The whole 5 or 8 minutes I was doing the stairs I felt guilty. If I had been fitter when we moved into this house in Feb 2009 I could have been more help to Brad. He never said anything but carrying boxes up those 20 stairs killed me and totally winded me. It was not so much the carrying but the stairs. At one point I thought I was going to die after about 3 trips or maybe I just wished I would die. And I only did about 20 to 25 % of the trips that Brad did. Good thing he is such a trooper. I am sure I dilly dallied and found every excuse not to take stuff upstairs or take lots of time between my trips.

But I really had to focus on the present and the future. I could not change the past. But I could get fit and be able to help him more in the future with stuff like that.

I was starting to realize there was a lot more to getting fit than going to the personal trainer for 30 minutes 3 times a week.
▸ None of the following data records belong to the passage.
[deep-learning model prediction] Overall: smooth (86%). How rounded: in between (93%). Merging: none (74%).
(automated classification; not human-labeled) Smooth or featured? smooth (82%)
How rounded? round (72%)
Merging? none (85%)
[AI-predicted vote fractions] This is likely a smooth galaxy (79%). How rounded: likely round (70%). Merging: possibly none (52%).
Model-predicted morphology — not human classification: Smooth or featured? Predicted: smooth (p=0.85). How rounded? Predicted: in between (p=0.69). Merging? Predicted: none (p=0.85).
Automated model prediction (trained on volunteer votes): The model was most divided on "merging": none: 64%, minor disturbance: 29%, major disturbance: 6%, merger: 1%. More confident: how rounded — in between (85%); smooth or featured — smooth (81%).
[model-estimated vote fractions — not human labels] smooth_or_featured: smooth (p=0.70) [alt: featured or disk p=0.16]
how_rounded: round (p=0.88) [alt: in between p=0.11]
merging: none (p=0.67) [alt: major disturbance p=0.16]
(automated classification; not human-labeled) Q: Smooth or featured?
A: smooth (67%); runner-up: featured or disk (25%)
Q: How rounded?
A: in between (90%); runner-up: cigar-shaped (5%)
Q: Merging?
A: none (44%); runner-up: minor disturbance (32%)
I was also coming to the realization that I had only given lip service to lifestyle change the other times I had lost weight and claimed to be making a lifestyle change.

Until Next Time

Keep Fit

Pam

Tuesday, September 15, 2009

Monday with Marianne - The First Full Session

Wow I awoke all excited and jumped out of bed when the alarm clock went off on Monday August 3rd 2009. This was the day I was going to work out with Marianne for 30 minutes (or however long they really make you go the first time) and do some more Cardio on the Bike. I was going to be happy with 11 minutes and work my way up. I mean I was totally unfit and out of shape so I am sure she would not expect me to go the entire 30 minutes and 15 minutes of Cardio on top of that as well. I mean that would be just Brutal. I figured we would go 20 minutes tops and work our way up over the next few weeks to the full 30 minutes. Okay yes, I still had ROOKIE across my forehead. But I was excited and pumped none the less.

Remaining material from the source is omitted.